Advocates, tribal leaders, tribal coalitions, allies, and the general public gathered in the Nation’s capital at the National Museum of the American Indian on September 11, to honor Native women and girls who are missing or who have been murdered. The candlelight vigil included a shawl ceremony, a drum circle, and heartfelt prayers. The event was intended as a moment of healing, one where advocates and leaders could come together and pray for a solution to this crisis that many of their communities must constantly confront.
“The National Indigenous Women’s Resource Center organized the vigil in the hope that it will continue to be replicated across tribal communities and will mobilize grassroots tribal advocates, tribal leaders, Members of Congress, and staffers towards drafting and implementing legislation that addresses the full breadth of violence against Native women,” said Lucy Simpson, Director, NIWRC. “It is essential that Congress find a way to assist tribes in the protection of Native women and girls. Tribes, as sovereigns, are in the best position to care for their people and this care must include the ability to prosecute non-Natives for violence committed on tribal land.”
Speakers at the event included: Representative Gwen Moore, NCAI Task Force Co-Chair Juana Majel Dixon, Caroline LaPorte, Mary Katherine Nagle, Leanne Guy, Carmen O’Leary, and Florence Choyou, the mother of a Hopi woman who was murdered.

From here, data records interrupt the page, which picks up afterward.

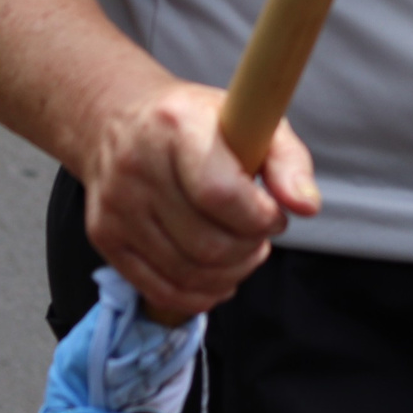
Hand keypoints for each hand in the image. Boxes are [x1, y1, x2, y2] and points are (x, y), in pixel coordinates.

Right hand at [78, 78, 322, 317]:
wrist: (117, 120)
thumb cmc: (194, 121)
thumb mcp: (248, 118)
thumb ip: (287, 160)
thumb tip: (307, 206)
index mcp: (177, 125)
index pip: (220, 194)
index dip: (259, 217)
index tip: (274, 214)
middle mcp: (137, 167)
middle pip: (206, 244)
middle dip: (249, 249)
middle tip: (259, 233)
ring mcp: (116, 206)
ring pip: (187, 273)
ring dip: (230, 273)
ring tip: (242, 250)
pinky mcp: (105, 237)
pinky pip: (160, 290)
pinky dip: (199, 294)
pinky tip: (217, 275)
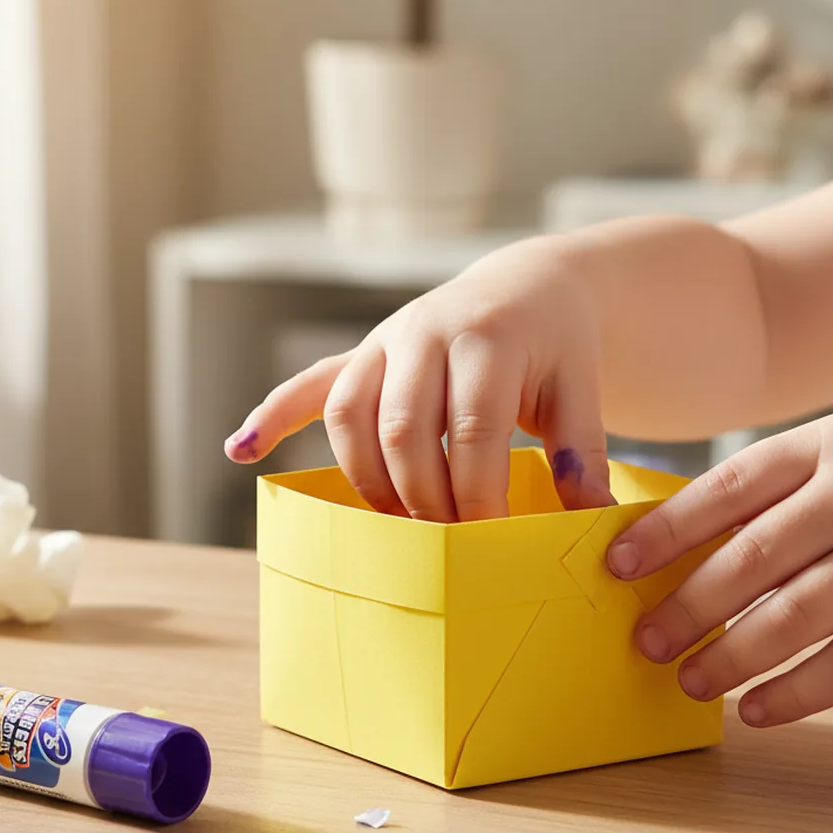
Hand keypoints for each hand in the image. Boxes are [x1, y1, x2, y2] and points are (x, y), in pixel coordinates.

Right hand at [222, 237, 616, 519]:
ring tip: (392, 524)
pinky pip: (309, 384)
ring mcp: (385, 341)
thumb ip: (581, 451)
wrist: (529, 286)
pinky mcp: (362, 354)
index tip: (488, 542)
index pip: (472, 429)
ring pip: (350, 414)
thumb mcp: (581, 389)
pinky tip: (240, 449)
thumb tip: (592, 524)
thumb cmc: (557, 347)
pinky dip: (272, 415)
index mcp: (487, 338)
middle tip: (443, 545)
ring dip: (365, 479)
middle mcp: (426, 333)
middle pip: (403, 429)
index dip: (477, 493)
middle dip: (420, 497)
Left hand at [608, 410, 832, 726]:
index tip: (617, 564)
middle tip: (646, 638)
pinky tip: (753, 709)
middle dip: (686, 606)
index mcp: (826, 449)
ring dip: (729, 656)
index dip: (664, 529)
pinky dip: (795, 695)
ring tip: (688, 678)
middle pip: (751, 558)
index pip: (726, 489)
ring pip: (792, 619)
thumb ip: (769, 488)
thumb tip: (671, 543)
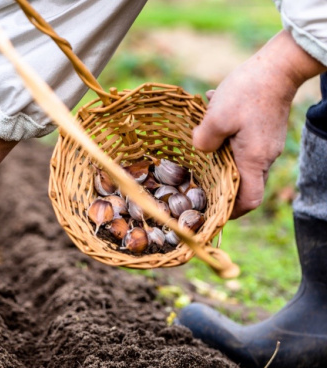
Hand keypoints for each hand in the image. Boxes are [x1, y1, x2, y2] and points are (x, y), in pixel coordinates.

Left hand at [192, 31, 325, 218]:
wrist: (278, 66)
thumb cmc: (248, 92)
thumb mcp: (216, 117)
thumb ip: (203, 140)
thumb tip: (199, 150)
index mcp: (253, 160)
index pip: (249, 200)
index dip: (231, 211)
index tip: (212, 210)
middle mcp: (265, 156)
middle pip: (242, 183)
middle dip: (219, 183)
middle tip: (196, 179)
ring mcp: (266, 143)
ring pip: (239, 159)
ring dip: (219, 152)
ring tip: (201, 134)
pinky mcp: (265, 130)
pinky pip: (242, 141)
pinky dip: (226, 134)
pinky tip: (212, 112)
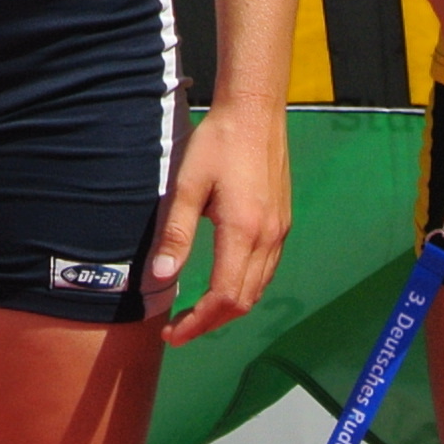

The need to educate federal partners, Members of Congress, allies and the general public on gender-based violence issues in tribal communities is timely. The Violence Against Women Act, which includes necessary protections for American Indians and Alaska Natives, would have expired September 30, 2018 but is currently funded through December 7 as part of the continuing resolution passed by Congress. Movement has been made, including a 2018 Reauthorization bill from Representative Sheila Jackson Lee, which includes provisions to address the crisis of missing and murdered, but Native women experience particular vulnerabilities that make a delay of passage problematic. Native women are incredibly vulnerable, experiencing violence at astronomical rates:
More than 4 in 5 American Indian and Alaska Native women (84.3%) have experienced violence in their lifetime, including:
• 56.1% who have experienced sexual violence
• 55.5% who have experienced physical violence by an intimate partner
• 48.4% who have experienced stalking
• 66.4% who have experienced psychological aggression by an intimate partner (NIJ, 2016).
For the 56.1% of Native women who reported having experienced sexual violence, those same women also reported that 96% of this violence was perpetrated by at least one non-Native perpetrator.
This is relevant due to Supreme Court Decision, Oliphant v. Suquamish (1978), which had the effect of prohibiting tribal governments from prosecuting non-natives for crimes they commit on tribal lands. Advocates and tribal leaders continue to call for a full Oliphant fix in order to address the crisis of missing and murdered, as well as to address other forms of gender-based violence that Native women experience.
“In 1978, our Tribal Nations were stripped of our inherent jurisdiction to protect our own citizens on tribal lands. But we weren’t stripped of our voices. We stand together to speak out and honor the sisters, mothers, aunties and friends we have lost. And we pledge to do all that we can to restore the jurisdiction that has been taken away.”